START Supplied records
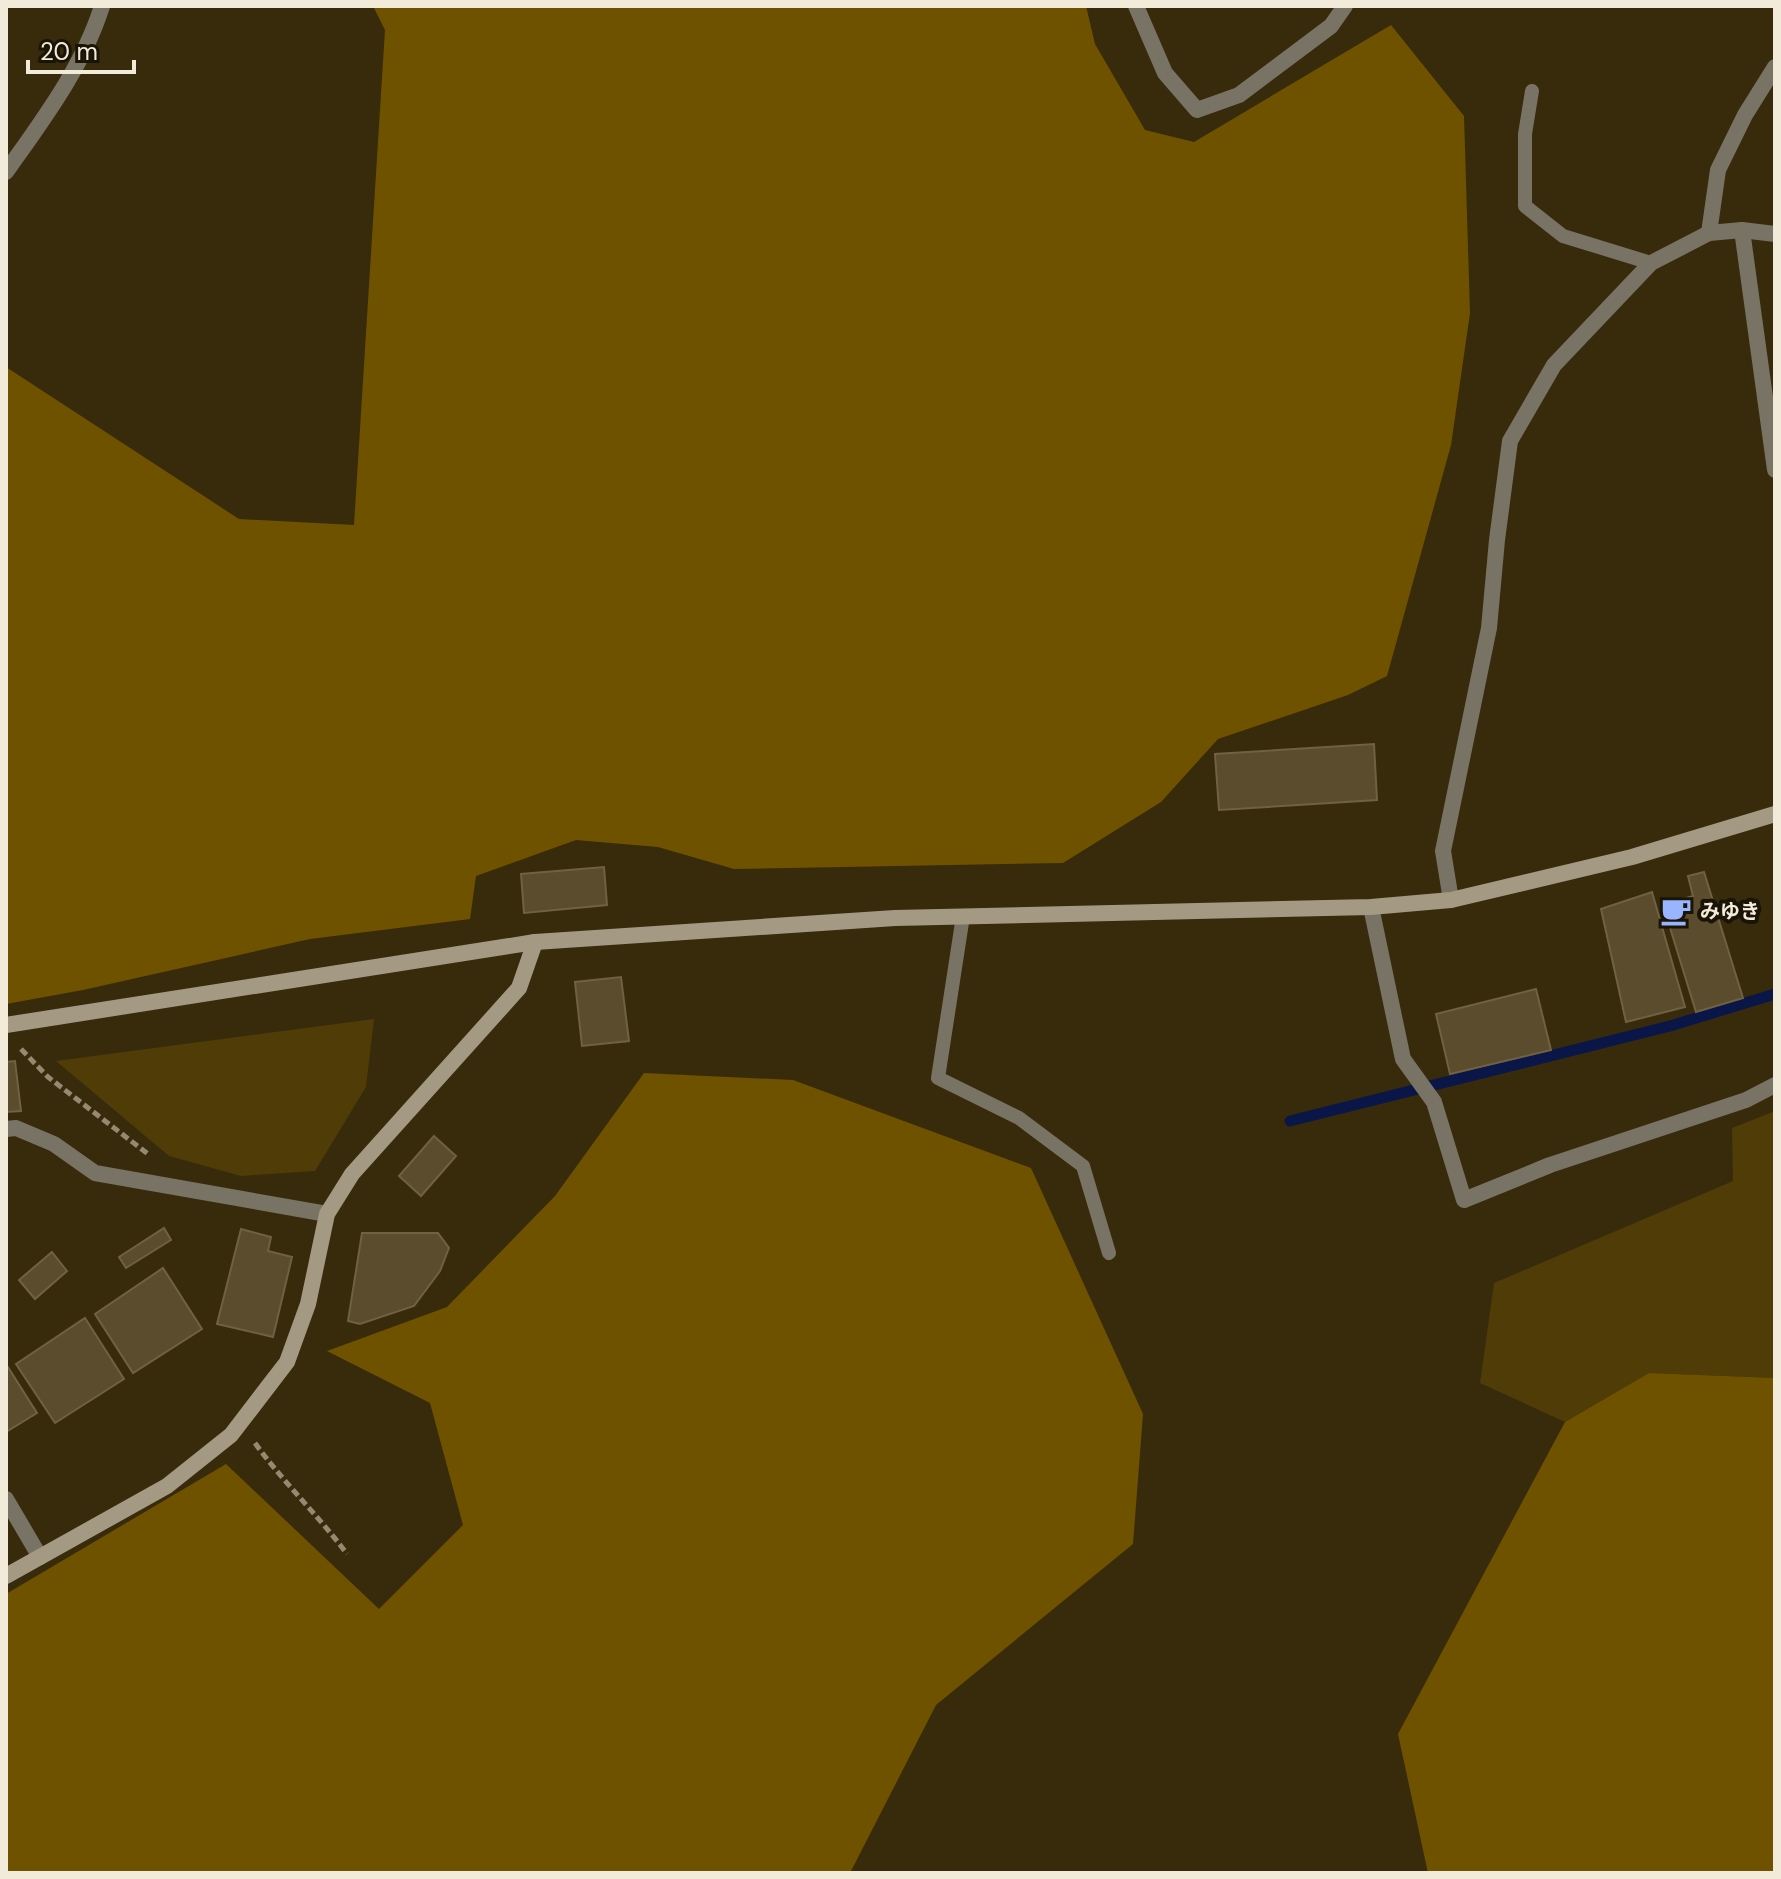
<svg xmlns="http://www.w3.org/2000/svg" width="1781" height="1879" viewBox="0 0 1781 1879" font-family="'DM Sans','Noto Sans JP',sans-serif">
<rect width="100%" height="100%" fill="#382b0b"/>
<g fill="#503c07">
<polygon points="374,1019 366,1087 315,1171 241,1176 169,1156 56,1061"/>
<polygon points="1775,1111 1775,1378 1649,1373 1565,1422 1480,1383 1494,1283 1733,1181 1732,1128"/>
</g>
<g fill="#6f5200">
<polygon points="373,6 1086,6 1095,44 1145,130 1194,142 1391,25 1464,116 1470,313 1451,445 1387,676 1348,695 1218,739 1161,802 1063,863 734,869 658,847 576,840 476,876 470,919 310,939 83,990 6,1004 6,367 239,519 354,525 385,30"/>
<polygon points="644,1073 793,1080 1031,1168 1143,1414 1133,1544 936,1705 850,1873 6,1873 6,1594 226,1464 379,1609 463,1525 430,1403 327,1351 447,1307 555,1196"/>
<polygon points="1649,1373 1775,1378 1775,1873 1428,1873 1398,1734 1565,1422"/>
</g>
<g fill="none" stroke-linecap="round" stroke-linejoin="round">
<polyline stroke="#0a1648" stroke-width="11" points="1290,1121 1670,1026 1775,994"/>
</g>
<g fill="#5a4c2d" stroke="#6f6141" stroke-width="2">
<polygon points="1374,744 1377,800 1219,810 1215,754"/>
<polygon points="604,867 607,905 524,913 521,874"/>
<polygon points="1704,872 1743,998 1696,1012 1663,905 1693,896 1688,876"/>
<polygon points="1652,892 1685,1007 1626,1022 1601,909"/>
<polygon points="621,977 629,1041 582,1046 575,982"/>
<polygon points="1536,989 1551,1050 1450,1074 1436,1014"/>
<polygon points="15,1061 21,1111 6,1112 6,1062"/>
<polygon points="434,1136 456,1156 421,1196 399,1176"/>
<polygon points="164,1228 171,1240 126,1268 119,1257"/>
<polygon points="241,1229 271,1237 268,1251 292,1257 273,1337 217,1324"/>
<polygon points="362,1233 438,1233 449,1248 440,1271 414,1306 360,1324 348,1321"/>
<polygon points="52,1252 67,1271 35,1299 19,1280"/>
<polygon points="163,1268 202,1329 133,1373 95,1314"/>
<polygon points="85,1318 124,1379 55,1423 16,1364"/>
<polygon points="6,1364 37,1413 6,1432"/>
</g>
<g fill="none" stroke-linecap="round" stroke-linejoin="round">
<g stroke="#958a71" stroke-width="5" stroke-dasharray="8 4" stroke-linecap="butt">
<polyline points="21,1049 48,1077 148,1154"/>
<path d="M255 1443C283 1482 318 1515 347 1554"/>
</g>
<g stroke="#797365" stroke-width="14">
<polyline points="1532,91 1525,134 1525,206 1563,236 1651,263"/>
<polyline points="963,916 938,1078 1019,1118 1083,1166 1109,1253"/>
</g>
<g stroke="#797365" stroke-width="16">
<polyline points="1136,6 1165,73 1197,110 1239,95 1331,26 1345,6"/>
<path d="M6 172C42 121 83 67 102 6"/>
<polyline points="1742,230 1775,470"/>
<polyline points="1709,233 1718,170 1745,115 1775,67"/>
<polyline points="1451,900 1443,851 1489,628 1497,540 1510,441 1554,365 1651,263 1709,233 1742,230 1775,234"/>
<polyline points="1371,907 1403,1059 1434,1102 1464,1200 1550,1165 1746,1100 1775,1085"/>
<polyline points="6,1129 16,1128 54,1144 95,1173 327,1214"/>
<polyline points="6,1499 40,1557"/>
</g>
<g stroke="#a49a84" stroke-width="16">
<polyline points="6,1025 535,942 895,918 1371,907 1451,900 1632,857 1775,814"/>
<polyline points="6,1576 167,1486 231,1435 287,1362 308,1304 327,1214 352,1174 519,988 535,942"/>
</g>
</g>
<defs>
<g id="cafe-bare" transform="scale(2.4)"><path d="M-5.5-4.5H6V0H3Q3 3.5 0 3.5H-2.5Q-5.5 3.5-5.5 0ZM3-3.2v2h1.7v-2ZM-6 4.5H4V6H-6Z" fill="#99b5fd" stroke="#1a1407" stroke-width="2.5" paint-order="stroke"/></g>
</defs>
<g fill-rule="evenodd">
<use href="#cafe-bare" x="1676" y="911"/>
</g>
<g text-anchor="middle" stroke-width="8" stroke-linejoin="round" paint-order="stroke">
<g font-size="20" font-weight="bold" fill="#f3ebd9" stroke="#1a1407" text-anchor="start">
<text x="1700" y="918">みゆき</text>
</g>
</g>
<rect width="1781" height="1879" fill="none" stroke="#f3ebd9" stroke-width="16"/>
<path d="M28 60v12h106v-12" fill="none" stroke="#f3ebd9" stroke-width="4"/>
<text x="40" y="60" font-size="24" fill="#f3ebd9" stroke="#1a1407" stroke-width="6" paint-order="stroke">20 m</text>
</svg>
END Supplied records
How to complete this task: Read the lines above. Gather those in which the string "anchor" is found.

Answer section:
<g text-anchor="middle" stroke-width="8" stroke-linejoin="round" paint-order="stroke">
<g font-size="20" font-weight="bold" fill="#f3ebd9" stroke="#1a1407" text-anchor="start">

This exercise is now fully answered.